Bill Nye: Rachel this is a great question. So about what happens when you go the speed of light. I mean this is a great — we love to ask this question in physics class. It’s big fun here on Big Think. But if you have mass, which we all do — we are not pure energy, we are not beams of light, we are not electrical fields. We’re not gravitational fields. We have mass. It has been shown beyond any doubt that you cannot go the speed of light. You can go arbitrarily fast, approaching the speed of light, but you can’t quite go the speed of light. All the energy you pump in just adds to your mass. And this seems incredible. It adds to your mass relative to something you’re going to run into in a particle accelerator or an atom smasher like at CERN in Switzerland. We call it a target that you run into. That said, you can’t help but wonder what would happen if you go the speed of light. You’ve got to figure the only light you’d see is the light that you’d run into either light that you happen to cross paths with or light that was beamed straight at you. You wouldn’t see anything else. About the change in time. There’s been a lot of talk about that. Can time have a speed effectively? Can you go backwards in time? Apparently not. People love to speculate about oh, they can’t get enough about this. What happens if you fall into a wormhole and then you like end up in another part of the universe like in another time? Maybe. But if you try to fall into a gravitational thing of that strength, of a black hole for example, which is a star with so much gravity light doesn’t escape, it would kill you. You’d be — the difference in gravity between your feet and your head would be so — just the difference in gravity would be so high it would stretch you into a piece of spaghetti, which would also make you dead. But you can’t help but wonder.
Rachel: My second question is from are there any reasons besides ethical dilemmas that we haven't if we shot some of our trash into space. I know it might contribute to space junk, but if we shot it far enough away, besides maybe then contributing to other creatures' environments if they do exist. What are the downsides to doing that and why haven’t we if it might then clear up space on Earth and clear some of the pollution that we have. Or not contribute then to landfills. We might be able to shoot it elsewhere.

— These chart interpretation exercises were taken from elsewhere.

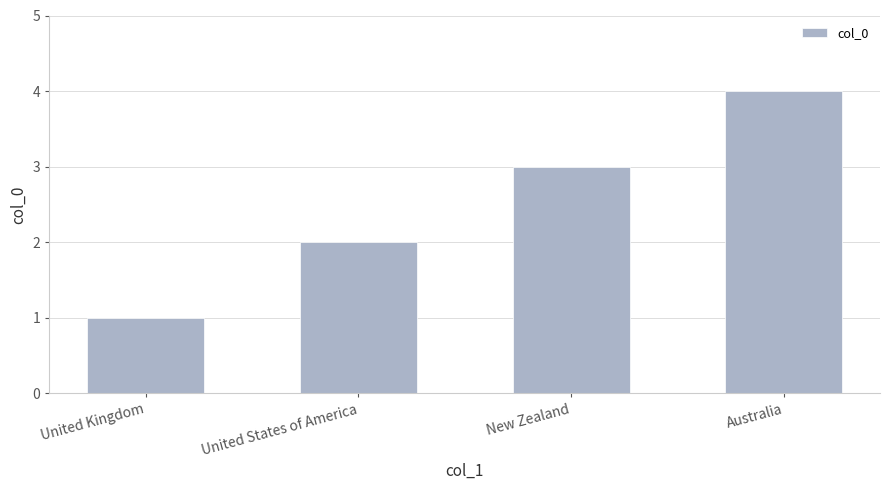

How many series are shown in this chart?

1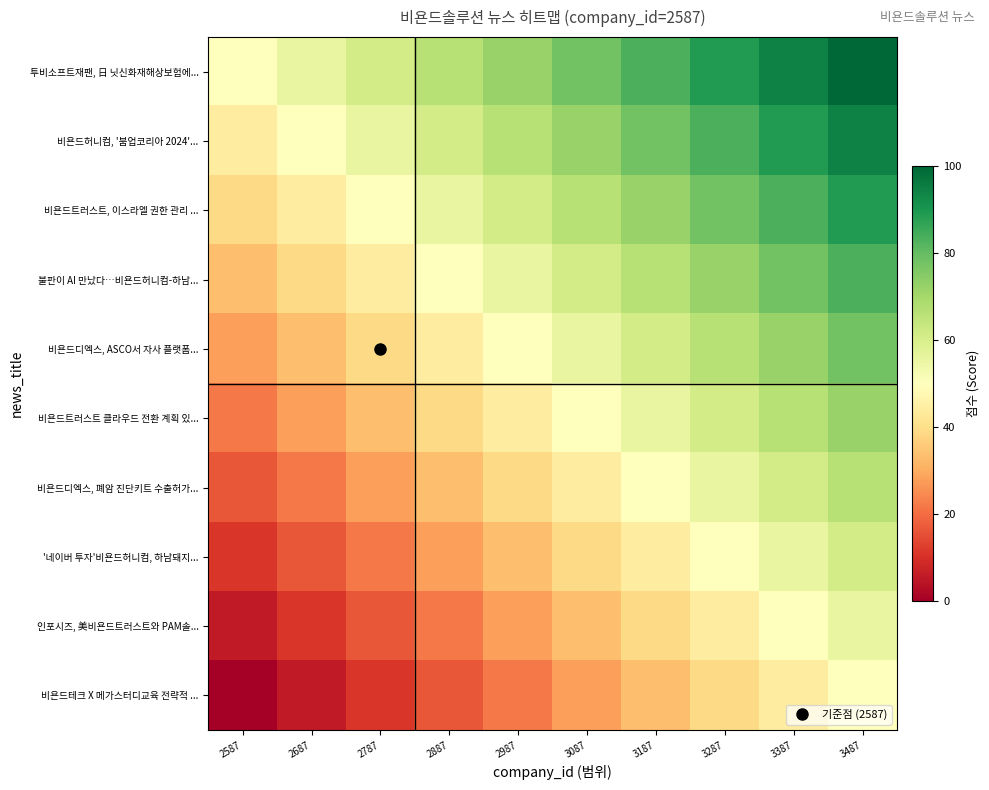

At which category does the chart reach its minimum across all series?

2587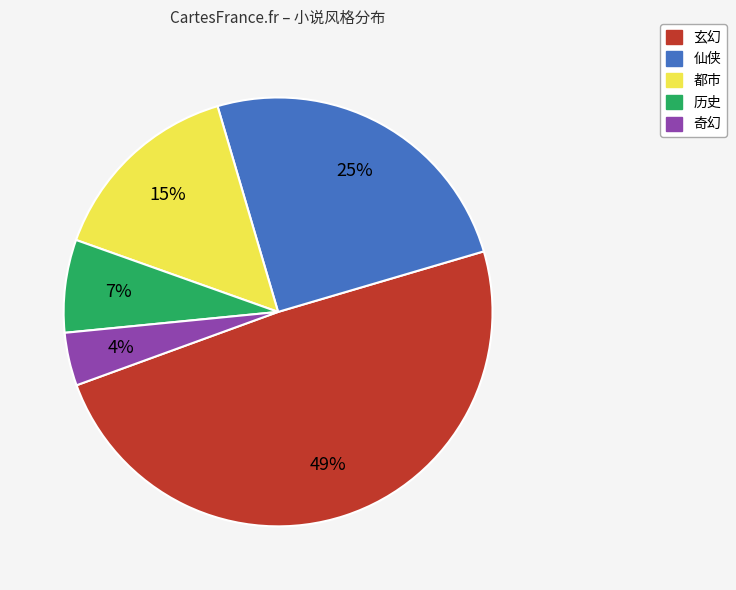

The 仙侠 slice represents 33% of the pie. True or false?

False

Bill Nye: Why we don’t throw trash into space. Because it’s too expensive. Lifting a ton of material into space takes an extraordinary amount of rocket fuel. And, by the way, when people want to send this much plutonium 238, which is not even the weapons plutonium, a baseball size, a grapefruit size, people freak out because the rockets sometimes blow up. Now one thing I really want your generation to embrace is that the Earth is a closed system. We cannot leave the Earth. There’s no place to go. There’s no place to throw your trash. And I wouldn’t be surprised if maybe not you, but your kids develop ways to mine our landfills. We throw away so much valuable stuff right now, especially raw materials. I may be wrong, of course, I always may be wrong but I wouldn’t be surprised if that turns out to be economically reasonable. All this plastic. It’s really hard to create and hard to get it to break down. It has value, you know. Like I have some clothing made out of old water bottles. So just let go of the idea of throwing stuff off the Earth. It’s just too easy a solution. What we need to do is not throw stuff away, but you’ve heard it, you’ve heard it a hundred times. Reduce what we need to throw way. Recycle the stuff that we create and reuse it. Reduce, reuse, recycle. Those are the things we want to do. And then I did a video years ago — there’s a fourth one — rethink. Yes, rethink Big Think. Reduce, reuse, recycle. It’s all good. The key to the future, Rachel, is not to do less. That’s not what we’re talking about my engineering colleagues and me, and I. We are talking about doing more with less. More efficient transportation. More efficient use of fuel. More efficient use of farmland. More efficient everything. And that way we’ll have to throw away less and we can, dare I say it, change the world. Great questions Rachel.